Labour conference will this week vote on a raft of rule changes agreed by the party’s ruling body – but the revival of Shadow Cabinet elections is not among them.
The package of party reforms would confirm that a sitting leader will not have to seek nominations in the event of a leadership challenge, the explicit ruling out of councillors’ ability to support illegal budgets, and new policy powers for Women’s Conference and the Scottish and Welsh Labour parties.
The changes will be debated and approved or rejected on Tuesday morning but their passage into the rule book may not go smoothly. Some pro-Corbyn elements of the party’s left are unhappy that the Conference Arrangements Committee (CAC) has determined that the rule changes will be voted on “as a single item”, meaning that delegates will not be able to support or reject individual reforms.
Among the measures proposed, most of the disquiet from the left relate to changes to the composition of the national executive committee. If delegates approve the plans this week then one frontbencher from both Scottish Labour and Welsh Labour will be added to the NEC. Importantly, the choice of NEC rep will be decided by the leaders of the Scottish and Welsh parties – and, with Kezia Dugdale and Carwyn Jones both seen as Corbynsceptic figures, it would be likely to mean the two new members would make life more difficult for the left. In the finely balanced political make-up of the NEC, they could make a huge difference.
Some more hardline left-wing delegates are also sceptical of a rule that would make explicit that Labour councillors will “face disciplinary action” if they support an “illegal budget”, which ignores cuts implemented by the Government.
The row over illegal budgets was at the forefront of Labour’s internal battles in the 1980s, when the Militant-run Labour council in Liverpool set an illegal “deficit budget”. This eventually led to Neil Kinnock’s famous conference speech lambasting “the grotesque chaos of… a Labour council hiring taxis to scuttle around a city handing out redundancy notices to its own workers”.
This could mean that Corbynite delegates will vote against the changes that would make it simpler for the veteran left-winger to be on the ballot in the event of another leadership challenge. In the rule book section on challenges, a new section would state that “the sitting Leader or Deputy Leader shall not be required to seek nominations in the event of a challenge”.
One pro-Corbyn delegate, who will be voting against the rule changes, described the decision to tie all the reforms into one package as “ridiculous”.
Scottish and Welsh Labour insiders are delighted with the reforms, however, which would hand them more power over UK party policy as well a new heap of devolved powers.

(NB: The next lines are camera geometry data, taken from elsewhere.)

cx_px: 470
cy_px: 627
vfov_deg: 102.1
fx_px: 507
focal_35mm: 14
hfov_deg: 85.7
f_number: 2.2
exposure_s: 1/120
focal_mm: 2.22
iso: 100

This includes the leaders of each of the parties taking part in the important Clause V meetings to confirm the manifesto ahead of a UK election.

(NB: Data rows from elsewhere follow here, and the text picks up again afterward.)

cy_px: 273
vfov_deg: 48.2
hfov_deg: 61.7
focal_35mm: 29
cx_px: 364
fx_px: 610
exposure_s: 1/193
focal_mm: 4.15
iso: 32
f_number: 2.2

Yet the most important aspects for them is that the parties would be able to determine their own policy on areas not currently devolved, and totally independent of UK party policy, and be given power over selections for Westminster seats in Scotland and Wales.
“This is what we’ve been pushing for for a decade,” said one Scottish Labour insider, who said that the new rules would avoid a re-run of the Falkirk selection row, in which it is claimed the then-Scottish Labour leader, Johann Lamont, was kept in the dark.
They also said that the party could possibly take its own positions on areas like defence, foreign affairs and welfare. Any policy differences with the UK party would have to be worked out through the framework of the National Policy Forum (NPF) or newly adopted procedures.